Although multiple lines of experimental evidence implicate calpains in the process of secondary neurodegeneration following traumatic brain injury (TBI), little is understood about the downstream actions of calpains in the injured brain, and how these pathways might differ in focal and diffuse TBI. In addition to elucidating novel targets and cellular pathways for calpains in the injured brain, the Program will evaluate several novel strategies to inhibit posttraumatic calpain activation, including enhancing activity of calpastatin, knocking out the calpain I isoform, and administering small molecule inhibitors. The overall goal of the Animal Core (Core B) is to facilitate the Program's investigations of calpain-mediated neuropathology and evaluations of calpain inhibitory therapeutic strategies in mouse models of focal and diffuse TBI. To thisend, the Core will perform three specific functions in support of Program objectives: 1) produce consistent, predictable focal or diffuse traumatic brain injuries in mice to be further evaluated in Projects 1, 2, and 3 and in Core C, 2) provide reliable, unbiased assessments of posttraumatic cognitive and motor function in brain- injured and control mice for evaluation of strategies to reduce posttraumatic calpain activation pursued in Projects 1, 2 and 3, and 3) maintain and expand, as necessary, colonies of human calpastatin overexpressing mice, calpastatin deficient mice, calpain I knockout mice and cyclophilin D deficient mice for use in Projects 1 and 3 and Core C. Through these three major functions, the Animal Core will increase the efficiency of the Program by reducing redundancy in training, personnel and resources, and will enhance the ability of Projects and Cores to directly compare data by minimizing variability. In addition, the Core will provide behavioral assessments under blinded conditions and will provide centralized management of transgenic and knockout mouse resources vital to the Program's scientific interests. The activities of the Core are essential to the successful completion of the scientific goals of the Program.

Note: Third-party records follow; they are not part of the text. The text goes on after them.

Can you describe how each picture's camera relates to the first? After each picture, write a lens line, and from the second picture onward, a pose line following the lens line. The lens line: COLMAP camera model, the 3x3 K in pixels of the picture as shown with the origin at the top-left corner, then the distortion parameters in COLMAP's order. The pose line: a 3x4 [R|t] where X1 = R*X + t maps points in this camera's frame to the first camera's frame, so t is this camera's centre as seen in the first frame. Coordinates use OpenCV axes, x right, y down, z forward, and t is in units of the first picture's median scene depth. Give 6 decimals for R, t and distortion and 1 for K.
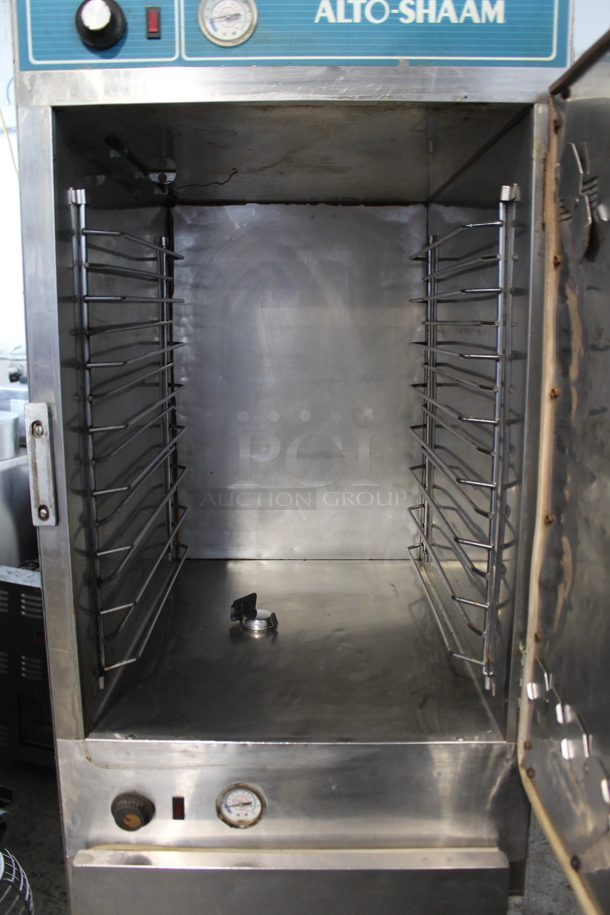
lens RADIAL K [[778.1, 0, 290.7], [0, 778.1, 453.1], [0, 0, 1]] dist [-0.158016, 0.143432]
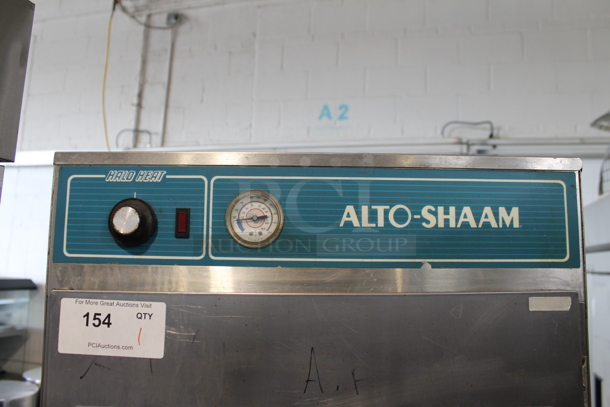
lens RADIAL K [[518.7, 0, 305.0], [0, 518.7, 203.5], [0, 0, 1]] dist [-0.158016, 0.143432]
pose [[0.999872, 0.014291, 0.007220, -0.020626], [-0.011613, 0.957744, -0.287388, -0.398099], [-0.011022, 0.287267, 0.957787, 0.311883]]
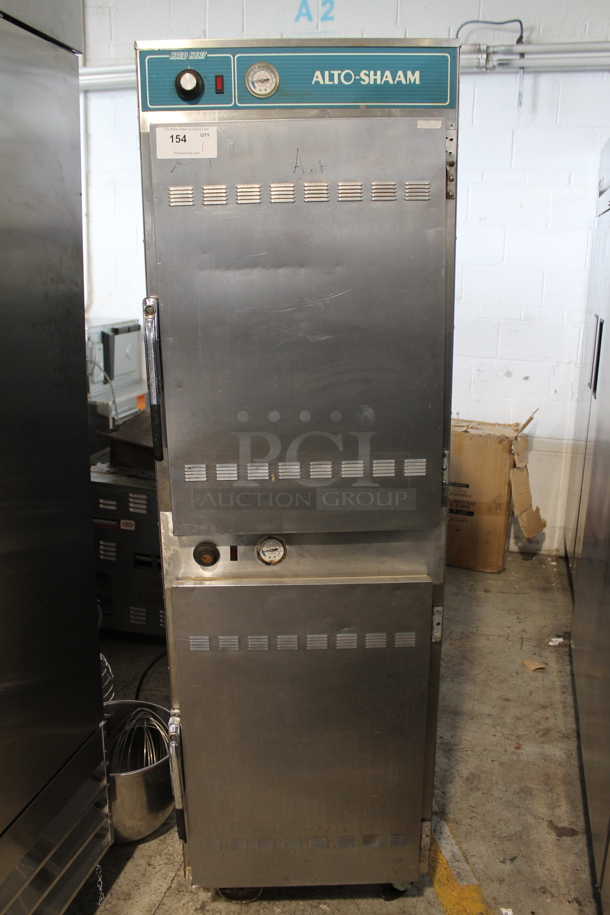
lens RADIAL K [[778.1, 0, 290.7], [0, 778.1, 453.1], [0, 0, 1]] dist [-0.158016, 0.143432]
pose [[0.999613, -0.015575, 0.023048, -0.071324], [0.013995, 0.997644, 0.067162, 0.165602], [-0.024040, -0.066813, 0.997476, -0.811473]]
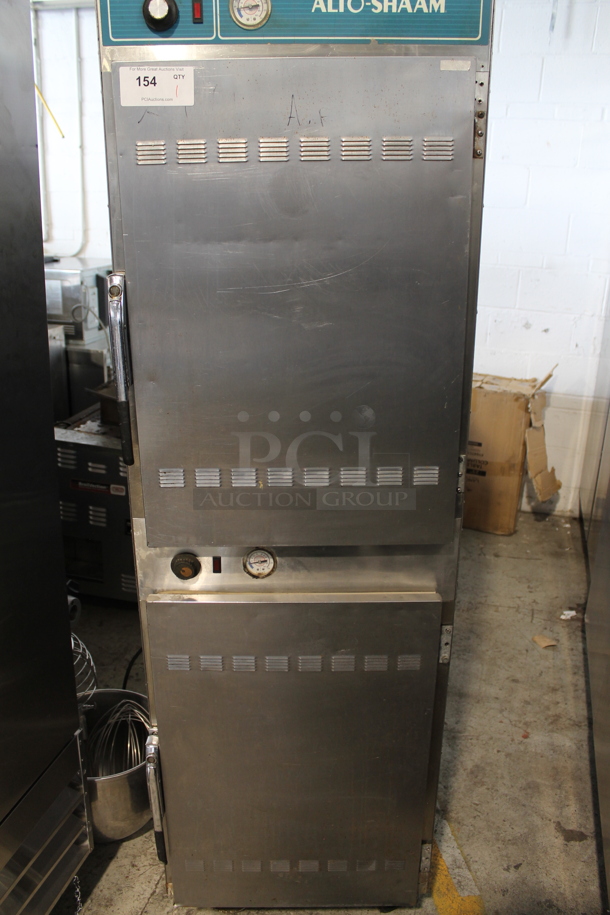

尽管有多条实验证据表明钙调蛋白参与了继发性骨质疏松症创伤性脑损伤(TBI)后的神经变性，对其下游作用知之甚少这些通路在局灶性和弥漫性脑损伤中可能有何不同。除了……之外阐明损伤大脑中钙蛋白的新靶点和细胞通路，该计划将评估抑制创伤后钙蛋白酶激活的几种新策略，包括增强钙调蛋白的活性，敲除钙蛋白酶I的异构体，并使用小分子抑制剂。该计划的总体目标动物核心(核心B)是为了促进该计划对Calain介导的神经病理和在局灶性和弥漫性脑外伤小鼠模型中钙蛋白酶抑制治疗策略的评估。为此，核心将履行三项具体职能，以支持计划目标：1)产生一致性、可预测的小鼠局部或弥漫性脑损伤将在项目1、2和3中进一步评估在核心C中，2)提供对大脑创伤后认知和运动功能的可靠、公正的评估- 用于评估减少创伤后Calain激活的策略的受伤和对照小鼠项目1、2和3)根据需要维持和扩大人类钙调蛋白的菌落过度表达的小鼠，钙蛋白酶I基因敲除的小鼠和亲环素D基因缺陷的小鼠在项目1和3以及核心C中使用通过这三个主要功能，动物核心将增加通过减少培训、人员和资源的冗余来提高方案的效率，并将加强项目和核心通过最大限度地减少变异性来直接比较数据的能力。此外，核心将提供盲目条件下的行为评估，并将提供集中管理转基因和基因敲除小鼠资源对该计划的科学利益至关重要。本组织的活动核心是成功完成该方案的科学目标所必需的。